I’m having a moment.  I know I’m covered in sarcasm and self-deprecating humor, but I’m borderline giddy.  I’m nervous, but more excited than I’ve been in a while.  I think I’m just fully recognizing the amount of potential my life holds in the few months.  I don’t mind the uncertainty and I feel like a kid on a high dive, working up the nerve to take the leap, getting ready to enjoy the feeling of flying, huge splash as I land, huge grin. 

Wednesday, March 12, 2014

Rachel 2.0

Finally!  After last week’s "not much happening scale-wise", I officially hit the 10-pounds-lost mark on the scale.  I’d been close right before the Catholic job fair, but today makes it real.  The actual number I’m at isn’t important b/c at this point in my life, it’s higher than I’d like to toss out into Internet-land, but hey, I lost 10 pounds, so happy dances all around (2 Weight Watchers Activity Points).
I’m think I may have to hit up South Beach Phase 1 again before spring really gets here.   The thought doesn’t thrill me, but I could use the kickstart to make my 10 percent goal that Weight Watchers has set for me.  I have a lot of upcoming events I want to look svelte for including a wedding this spring and swimsuit season.  Not that I should want to lounge in the sun, having had The Cancer once, but I’d like to know I’d look damn good if I did…
Speaking of The Cancer, I went back to Athens last week for a day visit.  (I’ll make a much less insulting connection in a minute.)  There was an education-focused job fair for current UGA students and alumni, so it made sense for me to venture on over.  Plus I could squeeze in a visit with one of my favorite people, so the trip seemed like an excellent idea on all fronts.
All in all, the day was a strange success.  For those who’ve never lived in the Classic City, Athens can be like Neverland for some people, and it’s easy to stay 22 if you live there long enough.  However, being 22 is not every person’s best self.  It certainly wasn’t mine.  Don’t get me wrong—I was fun and nice (I hope) and I was actually pretty responsible, going to school full time and working two jobs when I was that age.  Athens just makes it really easy to live wildly and cheaply.
But back to my awkward cancer story (as if I have other kinds): While waiting to meet my friend at Allgood, I ran into some former drinking buddies, including one guy I always found super-cute.  As they hadn’t seen me since 2010 when I moved away, the question came up of what I’d been doing the last 3.5 years.  I honestly don’t like making people feel uncomfortable or being a downer in conversation, so I hesitated.  The bartender jokingly covered the moment telling me if I’d been in prison, I didn’t have to confirm anything.  I laughed, and said it wasn’t that bad, but I had had cancer.  Un!

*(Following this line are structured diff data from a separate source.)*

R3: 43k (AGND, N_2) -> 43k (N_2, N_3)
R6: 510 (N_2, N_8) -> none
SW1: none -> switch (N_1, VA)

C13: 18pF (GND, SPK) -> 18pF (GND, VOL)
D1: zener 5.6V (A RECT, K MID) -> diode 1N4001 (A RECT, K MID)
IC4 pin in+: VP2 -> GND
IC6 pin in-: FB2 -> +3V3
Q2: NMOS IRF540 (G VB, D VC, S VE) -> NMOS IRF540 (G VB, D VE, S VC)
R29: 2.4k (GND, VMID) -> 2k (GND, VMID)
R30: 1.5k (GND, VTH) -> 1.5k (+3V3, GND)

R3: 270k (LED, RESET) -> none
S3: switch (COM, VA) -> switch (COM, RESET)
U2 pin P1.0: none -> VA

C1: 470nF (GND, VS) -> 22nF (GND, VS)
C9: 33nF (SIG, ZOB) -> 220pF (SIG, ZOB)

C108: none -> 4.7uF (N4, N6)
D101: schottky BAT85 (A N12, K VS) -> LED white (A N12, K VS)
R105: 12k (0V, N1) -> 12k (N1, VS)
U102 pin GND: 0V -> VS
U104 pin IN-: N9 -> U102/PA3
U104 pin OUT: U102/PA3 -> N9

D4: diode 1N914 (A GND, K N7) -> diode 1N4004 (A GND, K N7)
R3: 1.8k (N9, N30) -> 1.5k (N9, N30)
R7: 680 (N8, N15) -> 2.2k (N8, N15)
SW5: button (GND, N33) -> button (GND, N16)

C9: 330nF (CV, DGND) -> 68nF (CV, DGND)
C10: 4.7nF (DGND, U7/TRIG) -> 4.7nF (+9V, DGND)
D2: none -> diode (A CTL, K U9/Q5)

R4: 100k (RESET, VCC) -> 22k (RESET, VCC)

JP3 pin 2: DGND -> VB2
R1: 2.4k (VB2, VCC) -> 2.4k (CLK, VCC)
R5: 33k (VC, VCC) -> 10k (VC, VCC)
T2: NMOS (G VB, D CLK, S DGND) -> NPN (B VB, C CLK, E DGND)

Comfortable!
The mood recovered and the rest of the day went well.  I even surprised myself by being able to flirt.  It’s not like I had a lobotomy/loss-of-flirtation amnesia or anything.  I just haven’t had much of a reason to flirt since ending cancer treatment, through my self-imposed hermit lifestyle and lack of confidence.  But it was a little fun to realize I still had (minor) game.  In fact, said Cute Guy told me I looked like hadn’t changed since the last time he saw me.  Since I feel I looked way better four years ago, I’m chalking that one up in the “win” column.
Maybe it all boils down to what my shrink said to me earlier this week: It could just be that I’m more confident.  Four years ago, I’d gotten into grad school but I’d really only applied b/c I didn’t know what else to do in Athens.  I wasn’t happy there anymore and I wasn’t happy with who I was.  Being more active in my life through my job search and weight loss has given me more confidence that’s spilling over to other areas of my life. 

Was I thinner when I was 26?  Absolutely.  Was I more of a party girl?  Sure.  But a life-changing disease and a subsequent 14 months of therapy have taught me my time and feelings are valuable, so I don’t waste them on situations I’m not interested in.  I used to have situational confidence when my hair and make-up looked a certain way or I wore a certain outfit, but these days, I don’t feel like I need those crutches to find my value.